Problem to work on:
Reproduce every line of the material below word for word, in the same order.

Material for this exercise:

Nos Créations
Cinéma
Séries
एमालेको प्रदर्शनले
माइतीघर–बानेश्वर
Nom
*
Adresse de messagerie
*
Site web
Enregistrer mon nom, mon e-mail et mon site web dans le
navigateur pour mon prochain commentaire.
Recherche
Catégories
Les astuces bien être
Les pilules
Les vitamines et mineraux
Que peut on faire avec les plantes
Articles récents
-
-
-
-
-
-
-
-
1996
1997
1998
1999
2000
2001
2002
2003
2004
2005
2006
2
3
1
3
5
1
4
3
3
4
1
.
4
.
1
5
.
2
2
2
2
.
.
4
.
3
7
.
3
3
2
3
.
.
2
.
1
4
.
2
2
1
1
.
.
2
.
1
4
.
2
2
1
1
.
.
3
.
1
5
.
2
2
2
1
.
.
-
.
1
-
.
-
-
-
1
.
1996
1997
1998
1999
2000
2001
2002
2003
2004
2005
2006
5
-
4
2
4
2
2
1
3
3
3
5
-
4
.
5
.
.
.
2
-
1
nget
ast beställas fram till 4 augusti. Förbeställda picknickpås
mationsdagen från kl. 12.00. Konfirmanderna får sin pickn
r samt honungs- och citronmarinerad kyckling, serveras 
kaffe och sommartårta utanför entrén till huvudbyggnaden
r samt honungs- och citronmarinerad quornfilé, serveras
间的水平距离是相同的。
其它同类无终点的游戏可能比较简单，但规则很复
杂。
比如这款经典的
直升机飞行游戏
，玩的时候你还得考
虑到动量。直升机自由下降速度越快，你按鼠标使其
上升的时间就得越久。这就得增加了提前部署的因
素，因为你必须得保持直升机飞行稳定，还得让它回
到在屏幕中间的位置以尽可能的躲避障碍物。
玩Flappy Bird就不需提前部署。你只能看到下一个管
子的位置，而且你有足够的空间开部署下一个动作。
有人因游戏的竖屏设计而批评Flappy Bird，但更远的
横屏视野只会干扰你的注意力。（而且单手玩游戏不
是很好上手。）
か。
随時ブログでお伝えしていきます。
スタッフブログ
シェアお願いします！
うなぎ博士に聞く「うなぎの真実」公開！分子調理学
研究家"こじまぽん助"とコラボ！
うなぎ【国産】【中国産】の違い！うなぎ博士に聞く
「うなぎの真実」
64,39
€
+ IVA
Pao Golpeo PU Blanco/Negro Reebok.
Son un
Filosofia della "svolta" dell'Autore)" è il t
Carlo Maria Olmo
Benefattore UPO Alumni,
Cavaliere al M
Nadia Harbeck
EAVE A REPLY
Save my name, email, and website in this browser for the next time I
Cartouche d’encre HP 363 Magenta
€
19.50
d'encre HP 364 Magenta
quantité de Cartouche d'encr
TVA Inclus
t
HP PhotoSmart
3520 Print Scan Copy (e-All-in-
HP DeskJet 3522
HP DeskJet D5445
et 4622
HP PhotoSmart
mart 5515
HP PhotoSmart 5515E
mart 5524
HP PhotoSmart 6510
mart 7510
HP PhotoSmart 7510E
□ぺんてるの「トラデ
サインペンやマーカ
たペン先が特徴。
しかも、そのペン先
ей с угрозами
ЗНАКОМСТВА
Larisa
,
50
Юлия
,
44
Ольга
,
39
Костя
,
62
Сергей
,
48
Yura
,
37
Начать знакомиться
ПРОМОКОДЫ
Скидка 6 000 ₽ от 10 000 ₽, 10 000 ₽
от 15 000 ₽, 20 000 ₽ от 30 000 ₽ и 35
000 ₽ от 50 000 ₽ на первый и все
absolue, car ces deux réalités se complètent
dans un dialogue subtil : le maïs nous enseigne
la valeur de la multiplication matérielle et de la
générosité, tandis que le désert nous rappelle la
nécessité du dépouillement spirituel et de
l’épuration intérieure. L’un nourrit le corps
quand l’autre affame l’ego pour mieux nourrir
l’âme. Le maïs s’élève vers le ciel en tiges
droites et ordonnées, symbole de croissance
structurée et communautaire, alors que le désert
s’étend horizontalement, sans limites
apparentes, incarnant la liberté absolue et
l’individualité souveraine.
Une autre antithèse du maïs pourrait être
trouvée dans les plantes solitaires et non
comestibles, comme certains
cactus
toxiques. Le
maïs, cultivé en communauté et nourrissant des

Result of the task:
Nos Créations
Cinéma
Séries
एमालेको प्रदर्शनले
माइतीघर–बानेश्वर
Nom
*
Adresse de messagerie
*
Site web
Enregistrer mon nom, mon e-mail et mon site web dans le
navigateur pour mon prochain commentaire.
Recherche
Catégories
Les astuces bien être
Les pilules
Les vitamines et mineraux
Que peut on faire avec les plantes
Articles récents
-
-
-
-
-
-
-
-
1996
1997
1998
1999
2000
2001
2002
2003
2004
2005
2006
2
3
1
3
5
1
4
3
3
4
1
.
4
.
1
5
.
2
2
2
2
.
.
4
.
3
7
.
3
3
2
3
.
.
2
.
1
4
.
2
2
1
1
.
.
2
.
1
4
.
2
2
1
1
.
.
3
.
1
5
.
2
2
2
1
.
.
-
.
1
-
.
-
-
-
1
.
1996
1997
1998
1999
2000
2001
2002
2003
2004
2005
2006
5
-
4
2
4
2
2
1
3
3
3
5
-
4
.
5
.
.
.
2
-
1
nget
ast beställas fram till 4 augusti. Förbeställda picknickpås
mationsdagen från kl. 12.00. Konfirmanderna får sin pickn
r samt honungs- och citronmarinerad kyckling, serveras 
kaffe och sommartårta utanför entrén till huvudbyggnaden
r samt honungs- och citronmarinerad quornfilé, serveras
间的水平距离是相同的。
其它同类无终点的游戏可能比较简单，但规则很复
杂。
比如这款经典的
直升机飞行游戏
，玩的时候你还得考
虑到动量。直升机自由下降速度越快，你按鼠标使其
上升的时间就得越久。这就得增加了提前部署的因
素，因为你必须得保持直升机飞行稳定，还得让它回
到在屏幕中间的位置以尽可能的躲避障碍物。
玩Flappy Bird就不需提前部署。你只能看到下一个管
子的位置，而且你有足够的空间开部署下一个动作。
有人因游戏的竖屏设计而批评Flappy Bird，但更远的
横屏视野只会干扰你的注意力。（而且单手玩游戏不
是很好上手。）
か。
随時ブログでお伝えしていきます。
スタッフブログ
シェアお願いします！
うなぎ博士に聞く「うなぎの真実」公開！分子調理学
研究家"こじまぽん助"とコラボ！
うなぎ【国産】【中国産】の違い！うなぎ博士に聞く
「うなぎの真実」
64,39
€
+ IVA
Pao Golpeo PU Blanco/Negro Reebok.
Son un
Filosofia della "svolta" dell'Autore)" è il t
Carlo Maria Olmo
Benefattore UPO Alumni,
Cavaliere al M
Nadia Harbeck
EAVE A REPLY
Save my name, email, and website in this browser for the next time I
Cartouche d’encre HP 363 Magenta
€
19.50
d'encre HP 364 Magenta
quantité de Cartouche d'encr
TVA Inclus
t
HP PhotoSmart
3520 Print Scan Copy (e-All-in-
HP DeskJet 3522
HP DeskJet D5445
et 4622
HP PhotoSmart
mart 5515
HP PhotoSmart 5515E
mart 5524
HP PhotoSmart 6510
mart 7510
HP PhotoSmart 7510E
□ぺんてるの「トラデ
サインペンやマーカ
たペン先が特徴。
しかも、そのペン先
ей с угрозами
ЗНАКОМСТВА
Larisa
,
50
Юлия
,
44
Ольга
,
39
Костя
,
62
Сергей
,
48
Yura
,
37
Начать знакомиться
ПРОМОКОДЫ
Скидка 6 000 ₽ от 10 000 ₽, 10 000 ₽
от 15 000 ₽, 20 000 ₽ от 30 000 ₽ и 35
000 ₽ от 50 000 ₽ на первый и все
absolue, car ces deux réalités se complètent
dans un dialogue subtil : le maïs nous enseigne
la valeur de la multiplication matérielle et de la
générosité, tandis que le désert nous rappelle la
nécessité du dépouillement spirituel et de
l’épuration intérieure. L’un nourrit le corps
quand l’autre affame l’ego pour mieux nourrir
l’âme. Le maïs s’élève vers le ciel en tiges
droites et ordonnées, symbole de croissance
structurée et communautaire, alors que le désert
s’étend horizontalement, sans limites
apparentes, incarnant la liberté absolue et
l’individualité souveraine.
Une autre antithèse du maïs pourrait être
trouvée dans les plantes solitaires et non
comestibles, comme certains
cactus
toxiques. Le
maïs, cultivé en communauté et nourrissant des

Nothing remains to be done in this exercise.